Consegna ->
Riporta parola per parola il tratto del resoconto sul Primavera Sound che va da "Dimentica i programmi, non" fino a "profumeranno di mandorla.".

───── Brano da leggere

Barcellona, Parc del Fòrum • 29 maggio-2 giugno
Live record a cura di Francesca Mastracci
Fisso lo schermo bianco del computer da un po’, con il cursore che lampeggia e di tanto in tanto qualche sillaba mozzata che appare e scompare, cercando di farsi strada tra il flusso disordinato dei pensieri che si accalcano nella mia mente.
Conosco bene questa sensazione. È la stessa che mi accompagna più o meno tutte le volte che mi trovo a fronteggiare il compito di parlare di un evento o di un festival che hanno avuto particolare risonanza in me.
In questo caso specifico, il racconto del Primavera Sound si carica maggiormente di responsabilità perché si tratta del festival europeo più grande al quale mi sono ritrovata in veste di reporter.
Visto che le sillabe hanno iniziato a prendere la forma di frasi compiute, direi che il primo scoglio è superato. E quindi, dicevamo, come lo si racconta il PS?
Non sono mai stata di spirito cronista, preferisco di gran lunga narrare emozioni, a maggior ragione perché credo che in effetti a nessuno interesserebbe il pedissequo resoconto di una tre giorni fitta di set, seguiti o per intero o in modo discontinuo per coprirne quanti più possibile. Perciò il report diventerà all’occorrenza un live record, e cercherò di condensare le sensazioni che ho vissuto piuttosto che la fattualità degli eventi nel loro decorso temporale.
Le raccomandazioni dai veterani del festival che avevo raccolto prima di partire mi avevano fornito una sorta di vademecum che lascio qui, in memoria e monito per gli anni che verranno.
Porta con te solo scarpe comode e borse in cui entra il necessario o poco più.
Metti dentro un k-way, ti potrà servire anche se il meteo non dà pioggia.
Dimentica i programmi, non serviranno quando a guidarti saranno le pulsioni che stai vivendo in quel preciso istante.
Non sarai mai sola, ci sarà sempre un gruppo o un altro di persone che conosci o che hai avuto modo di conoscere durante il festival ad accompagnarti.
O se sarai sola ti sentirai comunque connessa profondamente con qualcosa più grande di te che travalica lo spazio.
Sarai un pendolo, farai corse contro il tempo e macinerai i chilometri tra i main stages e gli altri palchi nel Parc del Forum. Ti faranno tanto male i piedi.
I sebach non saranno terribili e a volte profumeranno di mandorla.
Ci sarà un clima di festa perenne e tutti saranno presi a bene.
I tuoi bioritmi si invertiranno e dormirai di giorno per vivere la notte.
Barcellona non sarà mai così bella come in quei giorni.

──────────
───── Dati forniti

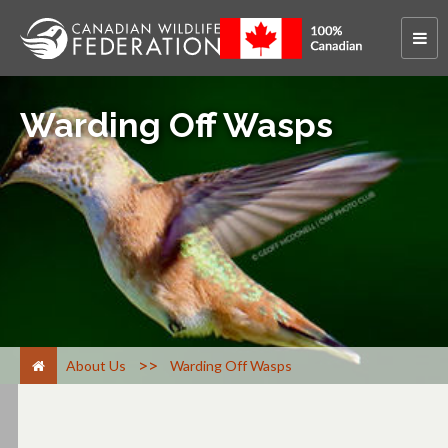
Warding Off Wasps
>
About Us
Warding Off Wasps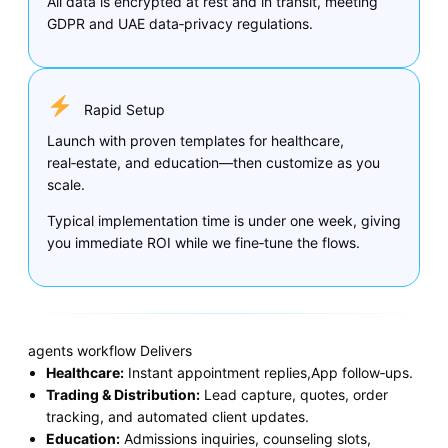
All data is encrypted at rest and in transit, meeting
GDPR and UAE data‑privacy regulations.
Rapid Setup
Launch with proven templates for healthcare,
real‑estate, and education—then customize as you
scale.
Typical implementation time is under one week, giving
you immediate ROI while we fine‑tune the flows.
agents workflow Delivers
Healthcare:
Instant appointment replies,App follow‑ups.
Trading & Distribution:
Lead capture, quotes, order
tracking, and automated client updates.
Education:
Admissions inquiries, counseling slots,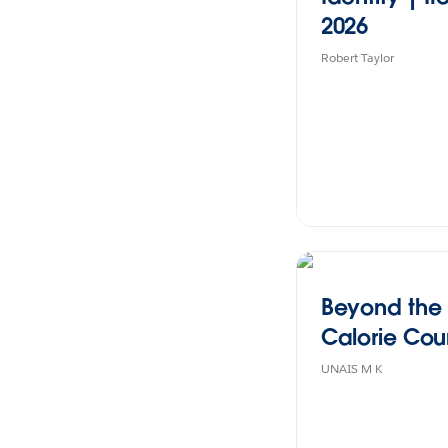
2026
Robert Taylor
Beyond the
Calorie Coun
UNAIS M K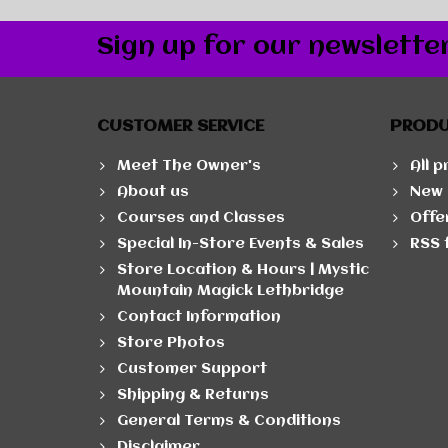
Sign up for our newslette
CUSTOMER SERVICE
PROD
Meet The Owner's
All 
About us
New 
Courses and Classes
Offe
Special In-Store Events & Sales
RSS 
Store Location & Hours | Mystic
Mountain Magick Lethbridge
Contact Information
Store Photos
Customer Support
Shipping & Returns
General Terms & Conditions
Disclaimer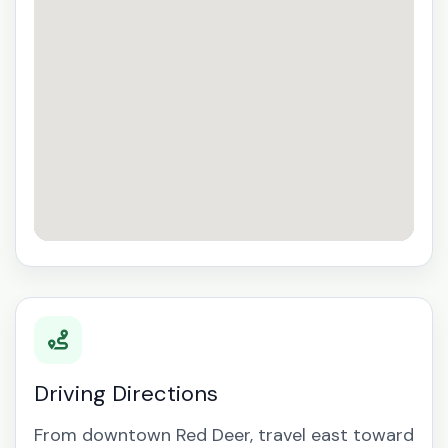
Driving Directions
From downtown Red Deer, travel east toward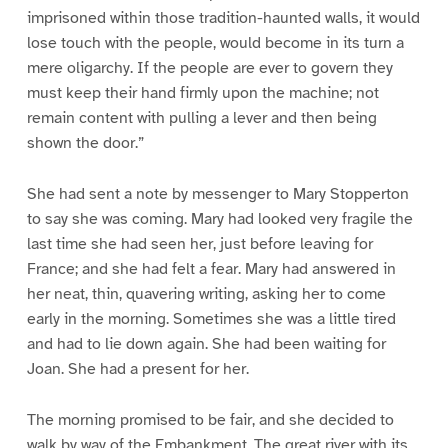
imprisoned within those tradition-haunted walls, it would
lose touch with the people, would become in its turn a
mere oligarchy. If the people are ever to govern they
must keep their hand firmly upon the machine; not
remain content with pulling a lever and then being
shown the door.”
She had sent a note by messenger to Mary Stopperton
to say she was coming. Mary had looked very fragile the
last time she had seen her, just before leaving for
France; and she had felt a fear. Mary had answered in
her neat, thin, quavering writing, asking her to come
early in the morning. Sometimes she was a little tired
and had to lie down again. She had been waiting for
Joan. She had a present for her.
The morning promised to be fair, and she decided to
walk by way of the Embankment. The great river with its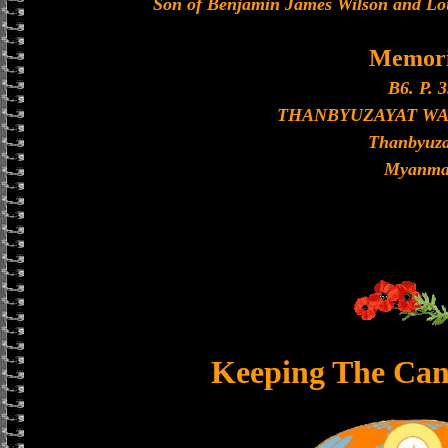
Son of Benjamin James Wilson and Loui
Memori
B6. P. 3
THANBYUZAYAT W
Thanbyuza
Myanma
Keeping The Can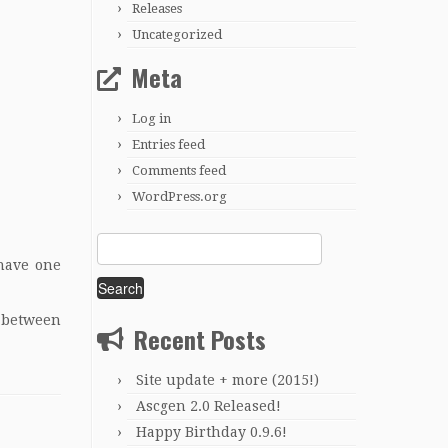
Releases
Uncategorized
Meta
Log in
Entries feed
Comments feed
WordPress.org
Search
for:
 have one
s between
Recent Posts
Site update + more (2015!)
Ascgen 2.0 Released!
Happy Birthday 0.9.6!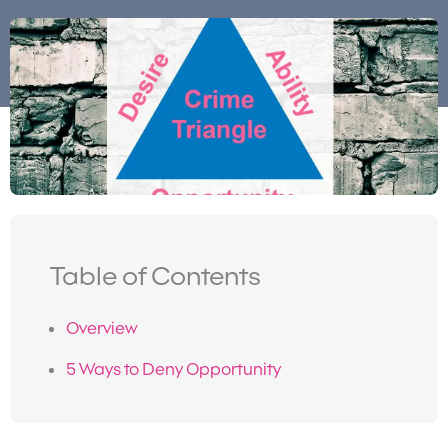
Table of Contents
Overview
5 Ways to Deny Opportunity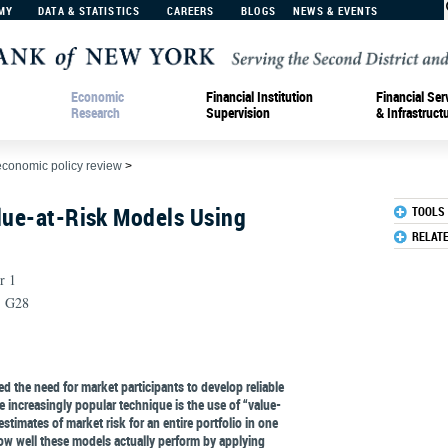
MY
DATA & STATISTICS
CAREERS
BLOGS
NEWS & EVENTS
Economic
Financial Institution
Financial Ser
Research
Supervision
& Infrastruct
economic policy review
>
lue-at-Risk Models Using
TOOLS
RELAT
r 1
, G28
d the need for market participants to develop reliable
 increasingly popular technique is the use of “value-
stimates of market risk for an entire portfolio in one
w well these models actually perform by applying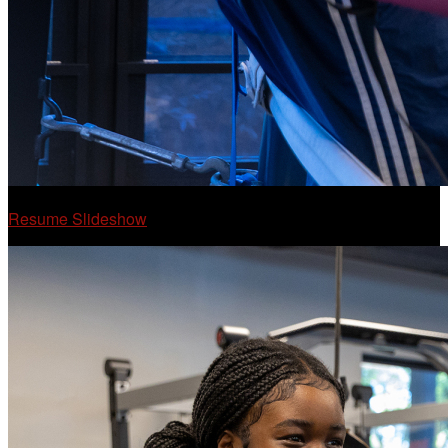
Resume Slideshow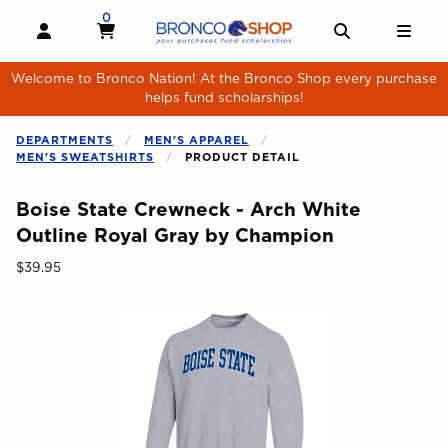
Skip to main content
0
MY CART, 0 ITEMS
MY CART
OPEN AND CLOSE PROFILE LINKS
OPEN AND 
OPE
Welcome to Bronco Nation! At the Bronco Shop every purchase
helps fund scholarships!
DEPARTMENTS
MEN'S APPAREL
MEN'S SWEATSHIRTS
PRODUCT DETAIL
Boise State Crewneck - Arch White
Outline Royal Gray by Champion
Our Price:
$39.95
Begin product images. Click on product images to enlarge.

──────────

Soluzione proposta ->
Dimentica i programmi, non serviranno quando a guidarti saranno le pulsioni che stai vivendo in quel preciso istante.
Non sarai mai sola, ci sarà sempre un gruppo o un altro di persone che conosci o che hai avuto modo di conoscere durante il festival ad accompagnarti.
O se sarai sola ti sentirai comunque connessa profondamente con qualcosa più grande di te che travalica lo spazio.
Sarai un pendolo, farai corse contro il tempo e macinerai i chilometri tra i main stages e gli altri palchi nel Parc del Forum. Ti faranno tanto male i piedi.
I sebach non saranno terribili e a volte profumeranno di mandorla.